In a transformation of political culture absolutely without precedent in the country's history, the American left has overwhelmingly discarded this principle-- not just tolerating, or encouraging, the trashing of their political opponents by any and all foreign voices-- they will even go so far as to join in the bash-and-trash chorus when visiting abroad, knifing their opposition in the back and tearing down their own country, to the gloating glee of both fickle allies and sworn enemies. Colbert strikes a patriotic chord in his smack-down of John Howard. As much as I agree with Howard's assessment of Obama's (and others') flagrantly stupid ideas about timetables for surrender, the smack-down feels sorta right. But it is a woeful, shameful comment on the politics of 2007 that there isn't a micro-particle of bipartisanship in Colbert's protective reflexes. Bush-bashing is a global competitive sport in which the American left is happy to take the laurels home.

Addendum:

Mr. Colbert might also want to contemplate the inconvenient truth that Mr. Howard's pugnacious pronouncement about the Obamacrats was not quite the presumptuous intrusion on America's domestic business as was implied. Part of the reason an Australian official takes it upon himself to comment on the positions of American political candidates is that he at least is aware [unlike so very many lefty Americans] that what happens in American electoral politics has implications for the entire world.
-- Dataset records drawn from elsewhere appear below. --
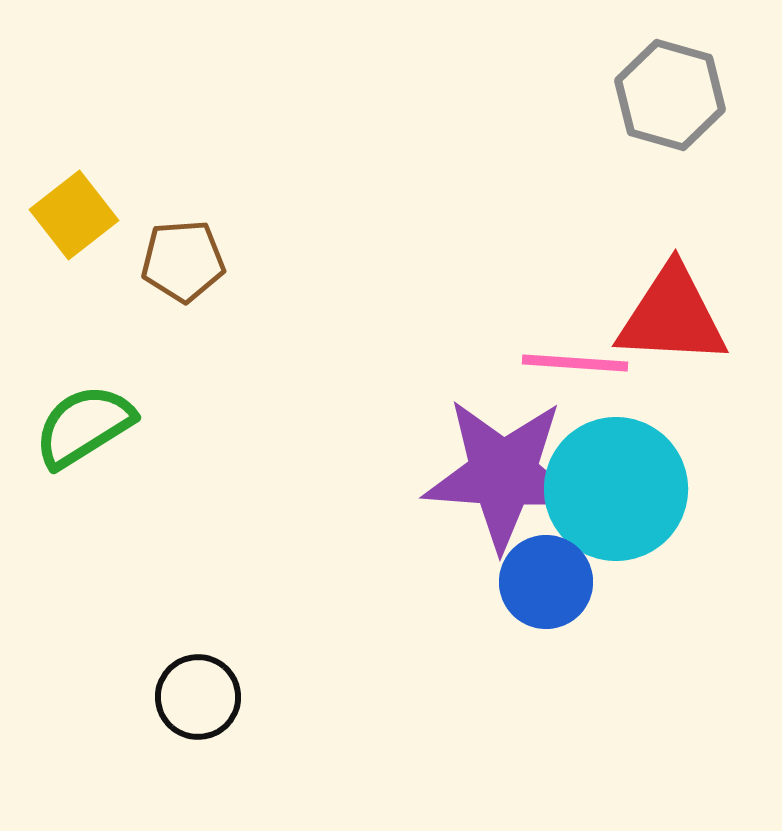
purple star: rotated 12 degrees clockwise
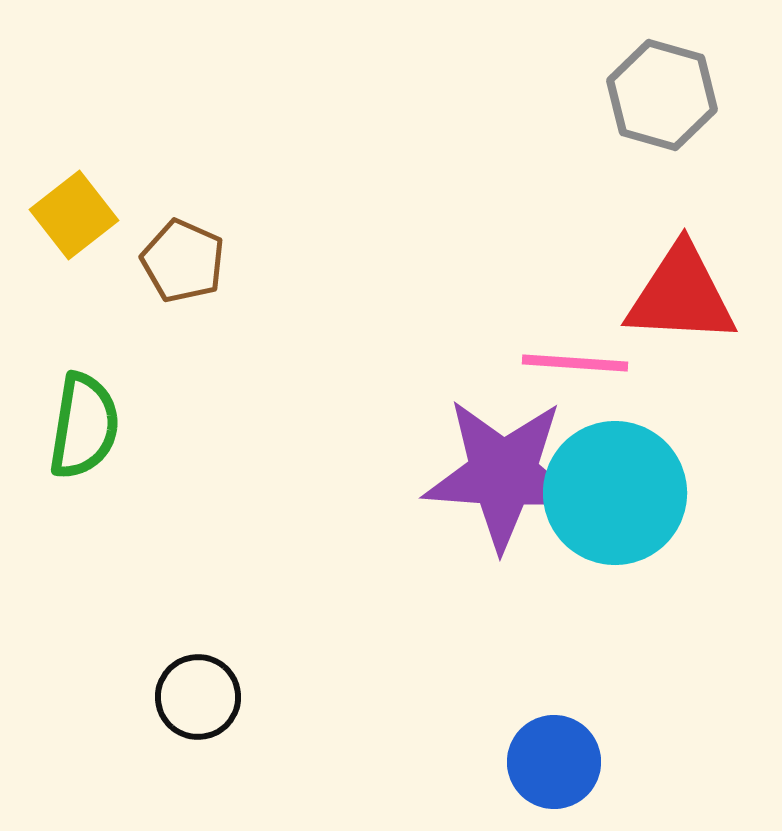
gray hexagon: moved 8 px left
brown pentagon: rotated 28 degrees clockwise
red triangle: moved 9 px right, 21 px up
green semicircle: rotated 131 degrees clockwise
cyan circle: moved 1 px left, 4 px down
blue circle: moved 8 px right, 180 px down
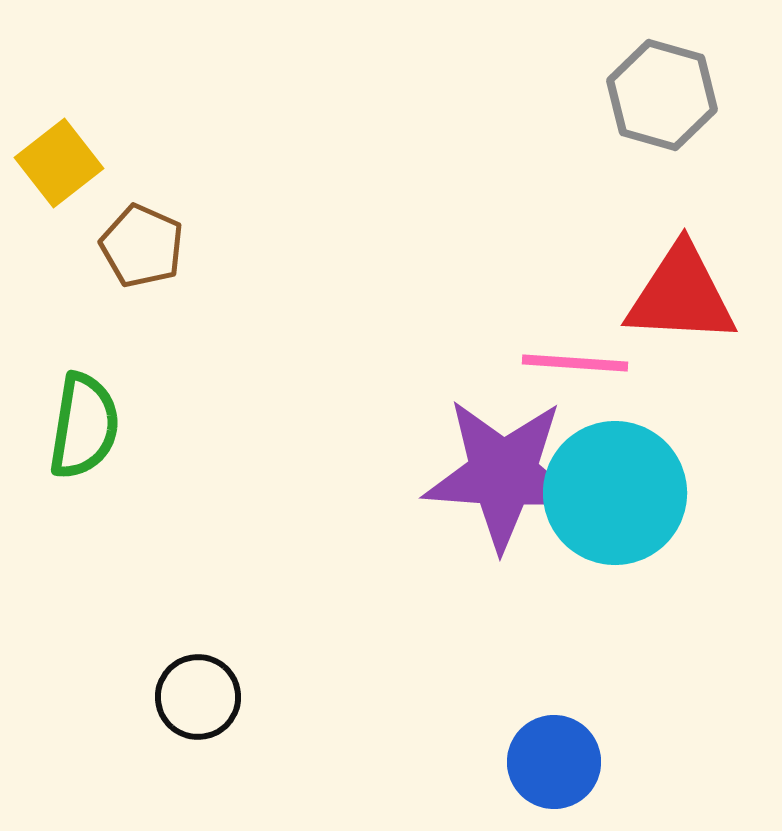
yellow square: moved 15 px left, 52 px up
brown pentagon: moved 41 px left, 15 px up
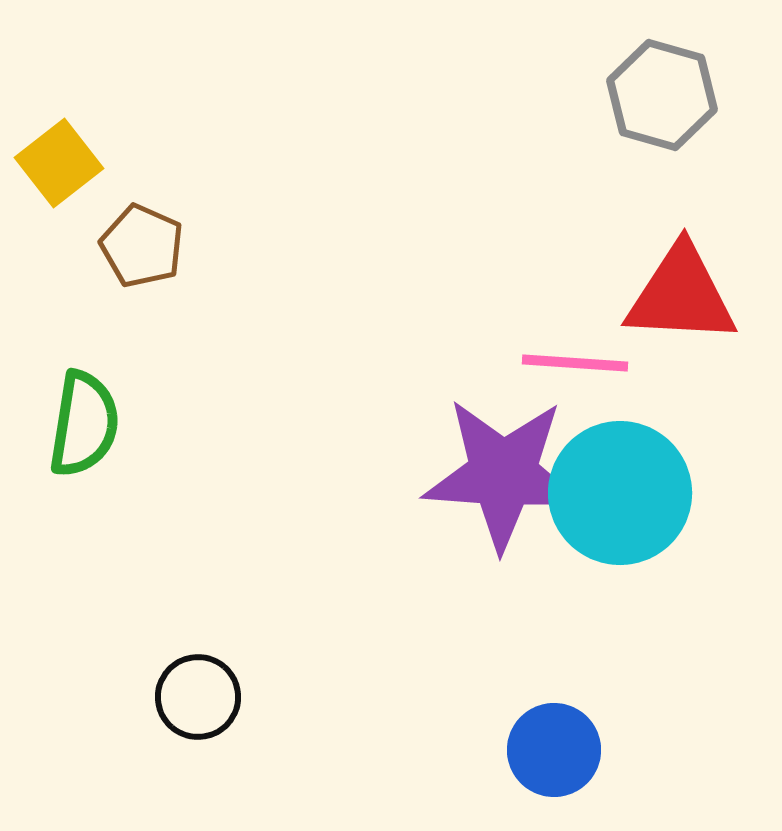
green semicircle: moved 2 px up
cyan circle: moved 5 px right
blue circle: moved 12 px up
It matters to every living being whether the one remaining superpower is committed to fighting terrorism, or will opt to take the spectator's back seat while terrorists continue to attack innocents all around the globe-- as they have been doing for decades, in countries which are not and never have been friends of the American Republican party. There is a sense in which John Kerry's infamous "global test" actually has meaning-- on the question of whether America will choose isolationism and treat global terrorism as if it's someone else's problem until the next time it topples a tower in a Stateside metropolis-- and in that sense, it's a test the Democratic party is committed to failing.
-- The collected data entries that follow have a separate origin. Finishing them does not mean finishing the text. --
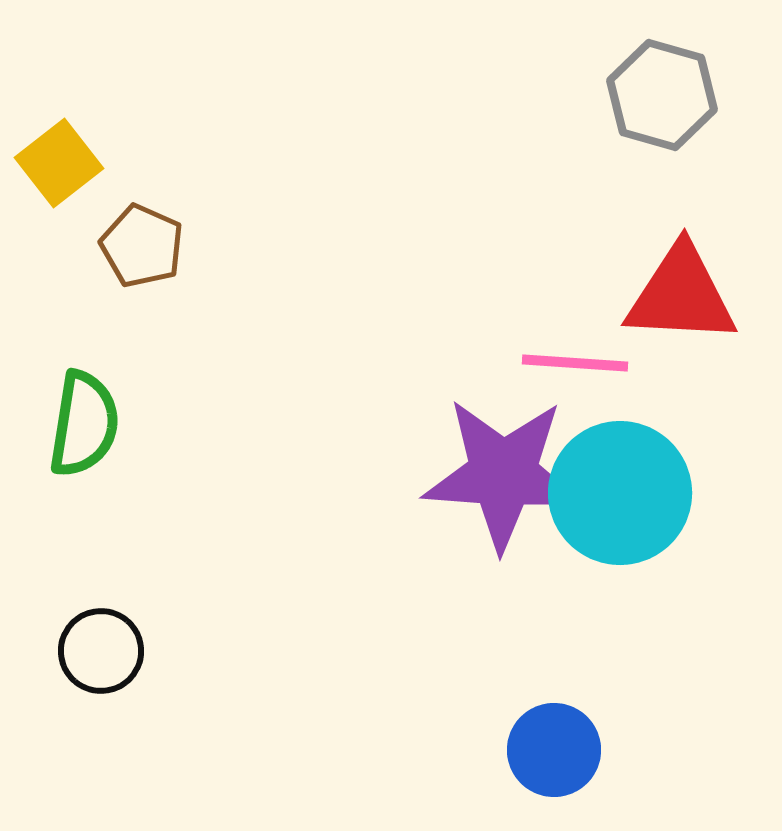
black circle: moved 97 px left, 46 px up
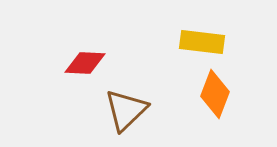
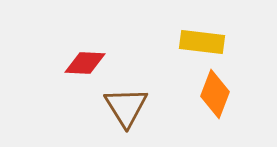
brown triangle: moved 3 px up; rotated 18 degrees counterclockwise
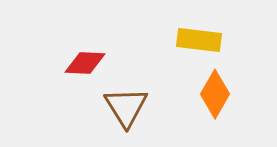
yellow rectangle: moved 3 px left, 2 px up
orange diamond: rotated 9 degrees clockwise
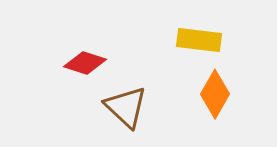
red diamond: rotated 15 degrees clockwise
brown triangle: rotated 15 degrees counterclockwise
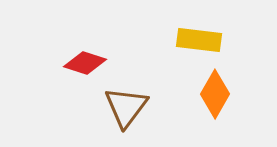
brown triangle: rotated 24 degrees clockwise
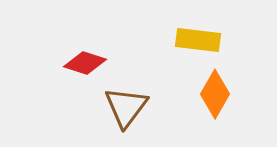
yellow rectangle: moved 1 px left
Australia is a land mass of several hundred thousand more square miles than the United States, with a population equivalent to that of New York State. Their near neighbour Indonesia has the highest Muslim population in the world and since the 1960's has been home to an active terrorist movement (now tied to Al Qaeda and possibly the Indonesian military), one which made its first big news-splash on Christmas Eve of 2000, with bombs planted in 38 separate locations ASSOCIATED WITH CHRISTIAN CHURCHES. [The plot was discovered and only 18 bombs went off, killing 19 and injuring over 100.]
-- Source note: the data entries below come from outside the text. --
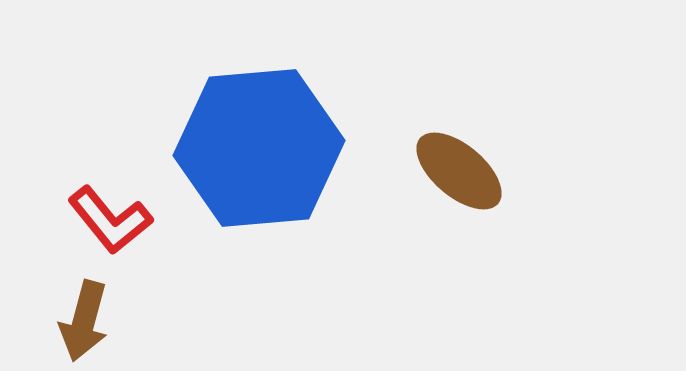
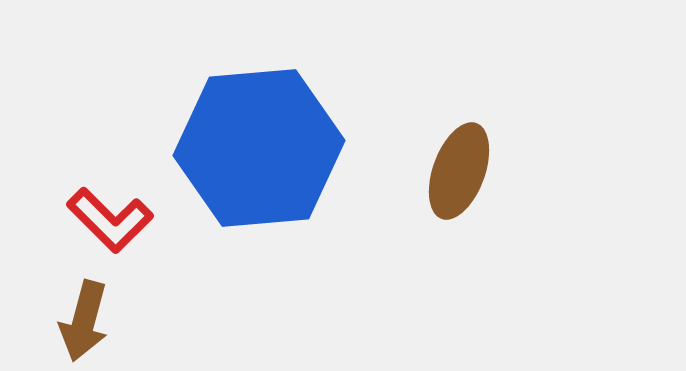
brown ellipse: rotated 70 degrees clockwise
red L-shape: rotated 6 degrees counterclockwise
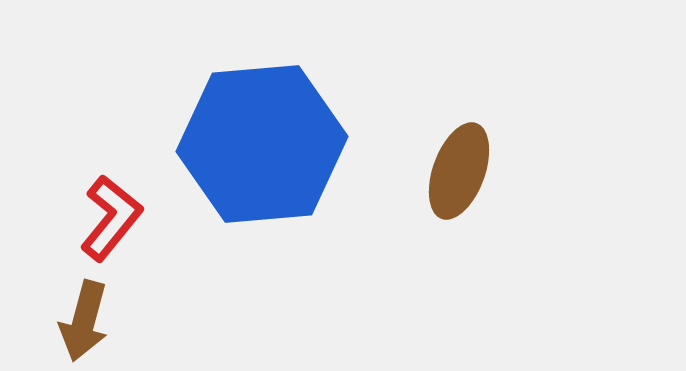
blue hexagon: moved 3 px right, 4 px up
red L-shape: moved 1 px right, 2 px up; rotated 96 degrees counterclockwise
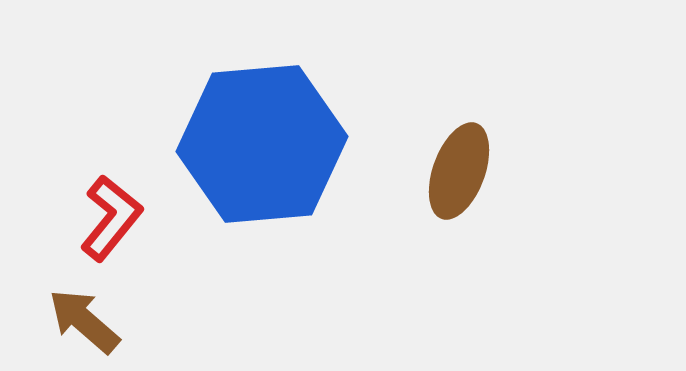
brown arrow: rotated 116 degrees clockwise
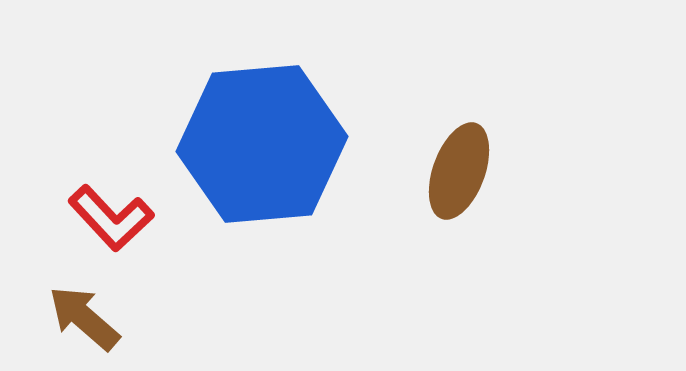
red L-shape: rotated 98 degrees clockwise
brown arrow: moved 3 px up
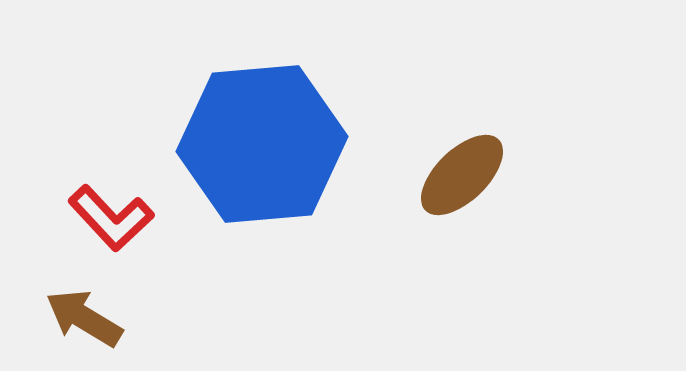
brown ellipse: moved 3 px right, 4 px down; rotated 26 degrees clockwise
brown arrow: rotated 10 degrees counterclockwise
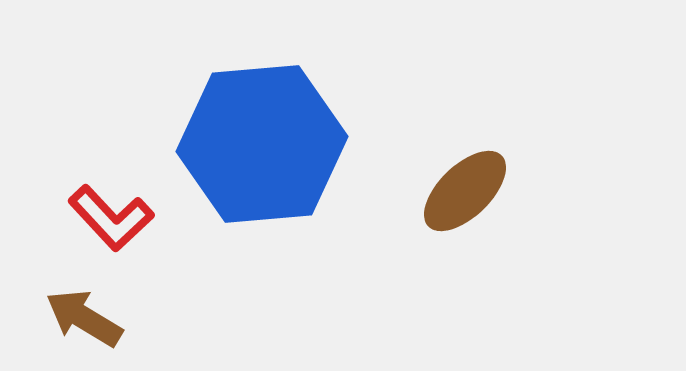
brown ellipse: moved 3 px right, 16 px down
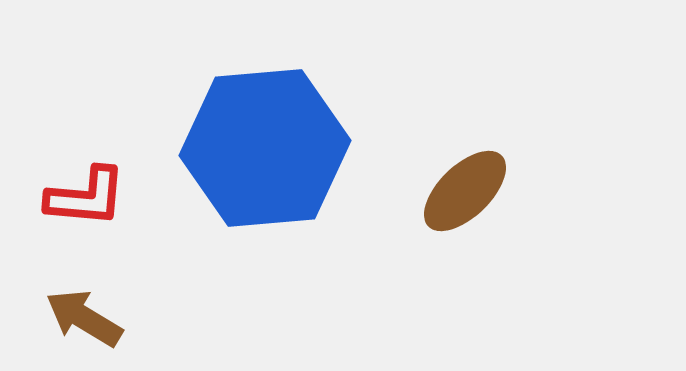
blue hexagon: moved 3 px right, 4 px down
red L-shape: moved 25 px left, 21 px up; rotated 42 degrees counterclockwise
Australians have been looking over their shoulders at the Islamist threat since George Bush was getting C's at Yale. The Indonesian Christmas Eve attack was planned and executed during the Clinton administration-- Bush had been President-elect for a week and a half. In other words (newsflash!) George W. Bush did not invent Islamist terrorism. And, leftist ululating notwithstanding, Bush has probably done very little to make it worse-- he's just shoved it into the open. Coptic Christians have been butchered at Mass in Egypt (April 1997 -- Governor Bush is busy announcing 7th annual Sky Awareness Week in Texas);
tourists have been taken hostage from a Malaysian beach by Philippines-based terrorists in speed-boats (April 2000 -- Bush still campaigning in Republican primaries). Further down the road, Christian girls go on being beheaded in Indonesia (October 2005); a priest here (Turkey) a nun there (Pakistan) get murdered by Islamists in the 2006 cartoon jihad -- and Bush's fingerprints are NOWHERE on this mess.

Who is making American foreign policy could be a life-and-death matter for Australia, and they are increasingly alone in recognizing this. So let's cut the little sawed-off wallaby some slack.